For the 752 course project, you have two options: 1) implement at logic level some important and relatively complex subsystem of a modern processor; 2) evaluate a new idea or modest extension to prior work, or re-implement and re-evaluate a prior proposal, possibly within the context of new workloads or different simulators.
· You need to work in teams of 2-3 students. Smaller or larger teams must adjust the scope of their work to match the size of the team.
· You must submit a written project proposal (via the canvas dropbox) of up to two pages by midnight on Monday, October 30, 2017. The proposal must include the names of all team members, a summary of the proposed topic and a research plan that outlines how you will accomplish your goals. For a hardware implementation project, you must also describe your proposed testbench and validation methodology.
· Submit a 2-3 page progress report by midnight on November 22, 2017 using the . This must report your current progress on achieving the goals you set in your initial proposal, and how you will recover or reset your goals if you are behind.
· Prepare an oral presentation of approximately 25 min. (20 minutes presentation + 5 minutes for questions) for a scheduled slot during the last week of class. This should motivate the problem, describe what you did, and present some interesting results. Place your presentation slides in the canvas dropbox.
· Submit a detailed final report by midnight on December 13, 2017 using the canvas dropbox.
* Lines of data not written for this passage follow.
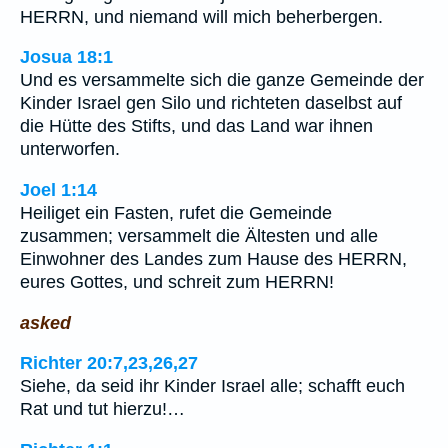
HERRN, und niemand will mich beherbergen.
Josua 18:1
Und es versammelte sich die ganze Gemeinde der
Kinder Israel gen Silo und richteten daselbst auf
die Hütte des Stifts, und das Land war ihnen
unterworfen.
Joel 1:14
Heiliget ein Fasten, rufet die Gemeinde
zusammen; versammelt die Ältesten und alle
Einwohner des Landes zum Hause des HERRN,
eures Gottes, und schreit zum HERRN!
asked
Richter 20:7,23,26,27
Siehe, da seid ihr Kinder Israel alle; schafft euch
Rat und tut hierzu!…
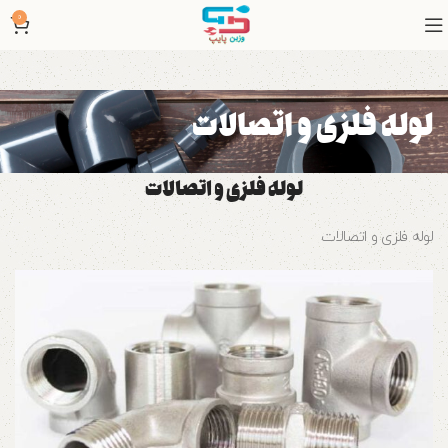
0
لوله فلزی و اتصالات
لوله فلزی و اتصالات
لوله فلزی و اتصالات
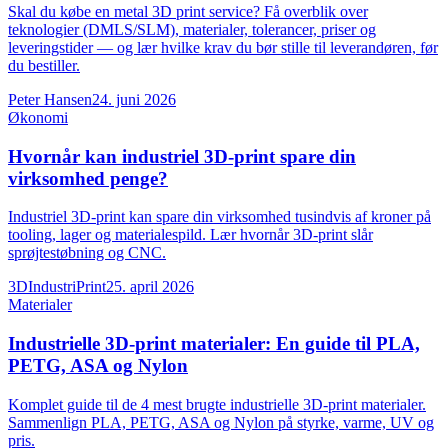
Skal du købe en metal 3D print service? Få overblik over
teknologier (DMLS/SLM), materialer, tolerancer, priser og
leveringstider — og lær hvilke krav du bør stille til leverandøren, før
du bestiller.
Peter Hansen
24. juni 2026
Økonomi
Hvornår kan industriel 3D-print spare din
virksomhed penge?
Industriel 3D-print kan spare din virksomhed tusindvis af kroner på
tooling, lager og materialespild. Lær hvornår 3D-print slår
sprøjtestøbning og CNC.
3DIndustriPrint
25. april 2026
Materialer
Industrielle 3D-print materialer: En guide til PLA,
PETG, ASA og Nylon
Komplet guide til de 4 mest brugte industrielle 3D-print materialer.
Sammenlign PLA, PETG, ASA og Nylon på styrke, varme, UV og
pris.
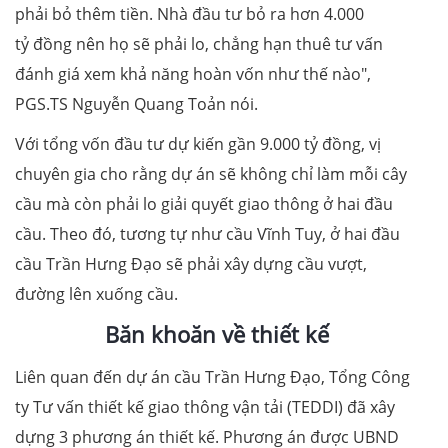
phải bỏ thêm tiền. Nhà đầu tư bỏ ra hơn 4.000
tỷ đồng nên họ sẽ phải lo, chẳng hạn thuê tư vấn
đánh giá xem khả năng hoàn vốn như thế nào",
PGS.TS Nguyễn Quang Toản nói.
Với tổng vốn đầu tư dự kiến gần 9.000 tỷ đồng, vị
chuyên gia cho rằng dự án sẽ không chỉ làm mỗi cây
cầu mà còn phải lo giải quyết giao thông ở hai đầu
cầu. Theo đó, tương tự như cầu Vĩnh Tuy, ở hai đầu
cầu Trần Hưng Đạo sẽ phải xây dựng cầu vượt,
đường lên xuống cầu.
Băn khoăn về thiết kế
Liên quan đến dự án cầu Trần Hưng Đạo, Tổng Công
ty Tư vấn thiết kế giao thông vận tải (TEDDI) đã xây
dựng 3 phương án thiết kế. Phương án được UBND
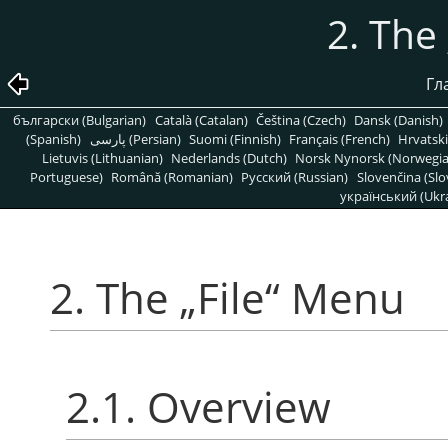
2. The
Гл
български (Bulgarian)
Català (Catalan)
Čeština (Czech)
Dansk (Danish)
(Spanish)
پارسی (Persian)
Suomi (Finnish)
Français (French)
Hrvatski
Lietuvis (Lithuanian)
Nederlands (Dutch)
Norsk Nynorsk (Norwegi
Portuguese)
Română (Romanian)
Pусский (Russian)
Slovenčina (Slo
український (Ukra
2. The
„
File
“
Menu
2.1. Overview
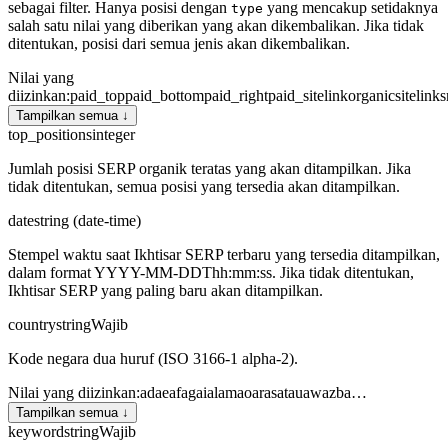
sebagai filter. Hanya posisi dengan
yang mencakup setidaknya
type
salah satu nilai yang diberikan yang akan dikembalikan. Jika tidak
ditentukan, posisi dari semua jenis akan dikembalikan.
Nilai yang
diizinkan
:
paid_top
paid_bottom
paid_right
paid_sitelink
organic
sitelink
s
Tampilkan semua ↓
top_positions
integer
Jumlah posisi SERP organik teratas yang akan ditampilkan. Jika
tidak ditentukan, semua posisi yang tersedia akan ditampilkan.
date
string (date-time)
Stempel waktu saat Ikhtisar SERP terbaru yang tersedia ditampilkan,
dalam format YYYY-MM-DDThh:mm:ss. Jika tidak ditentukan,
Ikhtisar SERP yang paling baru akan ditampilkan.
country
string
Wajib
Kode negara dua huruf (ISO 3166-1 alpha-2).
Nilai yang diizinkan
:
ad
ae
af
ag
ai
al
am
ao
ar
as
at
au
aw
az
ba
…
Tampilkan semua ↓
keyword
string
Wajib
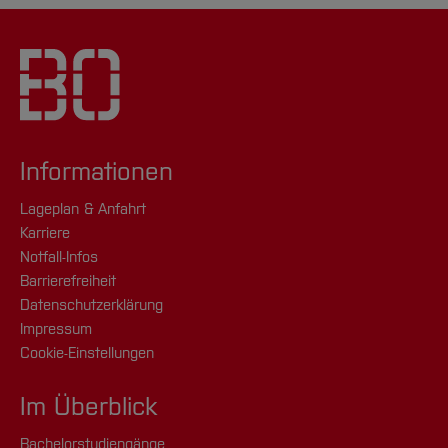
Informationen
Lageplan & Anfahrt
Karriere
Notfall-Infos
Barrierefreiheit
Datenschutzerklärung
Impressum
Cookie-Einstellungen
Im Überblick
Bachelorstudiengänge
This should detail all relevant information about your project at an appropriate level of detail. Neatness, organization, and quality of writing will all count towards your grade.
· The project report must also include a statement of work that identifies the contributions of each individual on the team. This statement of work must reflect a team consensus and must be signed by all team members. I recommend that you structure this statement as a table with a row for each project milestone, a column for each team member, and the percentage contribution of each team member to each milestone in the entries in the table.
For hardware implementation options, here are some possible suggestions. Note that you are largely on your own for tool support with hardware projects, so you should probably rely on pre-existing familiarity with simulation and synthesis tools from prior research or coursework (e.g. ECE 551):
· Design a superscalar decoder for the x86 ISA (or a reasonable subset) with variable-length ops. You can start with an existing parallel decoder for the Z80 ISA that maps instructions of 1, 2, 3, or 4 bytes to 1-12 uops.
· Instruction fetch unit, including aggressive, pipelined (or overriding) branch predictor
· Implement an advanced branch prediction unit, either neural or TAGE. Evaluate area, power, delay. Start with proposals from latest CBP5.
· Implement tightly-coupled accelerators, e.g. hash map, heap manager, string, regex (see [Gope et al., ISCA 2017])
· Memory ordering buffer or load/store queue architecture that resolves memory RAW dependences, preferably using speculation. You can start with an existing store queue implementation in Verilog, and extend it with a load queue and control logic.
· A real issue queue, with wide issue, support for realistic instruction latencies, and recovery from speculative scheduling. Here also, we can provide an existing Verilog implementation as a starting point.
· Non-blocking interface to L2, including multiple MSHRs, replacement policy, load merging, etc.
· Implement a state-of-the art prefetcher. Start with winning designs from DPC-2 championship. Evaluate area, power, delay.
Instead, you can also work on any computer architecture-related topic pertinent to the course. I prefer that you come up with your own ideas of what you are interested in. Attached are some ideas if you get stuck. Note that many of these ideas are publishable.
· Set up and characterize SPEC2017 using gem5 and simpoints. Compare/contrast to SPEC2006.
· Investigate temporal coding for interconnects (see [Mishkin, ISLPED 2017]) vs. compression of data. Compression increases entropy, which increases toggle rates, so temporal coding may have a bigger payoff.
· Investigate some approximate computing technique, including concise loads and stores.
· Investigate low-precision matrix inverse in software and/or hardware.
· Investigate IoT workloads, benchmarks.
· Investigate accelerators for NFAs (see Cache Automaton, MICRO 2017).
· Investigate critical path prediction for load-to-store sequences. Start with Fields/Bodik/Hill work from early 2000s. Consider applications in timing speculation.
· Investigate unconventional uses for architectural techniques (branch prediction for EEG – Abhishek Bhattacharjee, MICRO 2017).
· Investigate quantization and sparsity for efficient neural network inference. See (many) recent papers from MICRO, ISCA, HPCA.
· Investigate use of power-gated core resources for prefetching. See CHARSTAR ISCA-2017 as starting point.
· Explore ARM machine learning library (ML and NE10). Examine viability of using many small/simple ARM cores to execute inference workloads, compare against accelerators. What about load balancing? Tail latency issues? Modify gem5 to model simple ARM cores (Cortex-M7).
· Deprioritizing loads that are likely to reference a block that already missed (to save energy). Please see Prof. Lipasti if you are interested in this idea.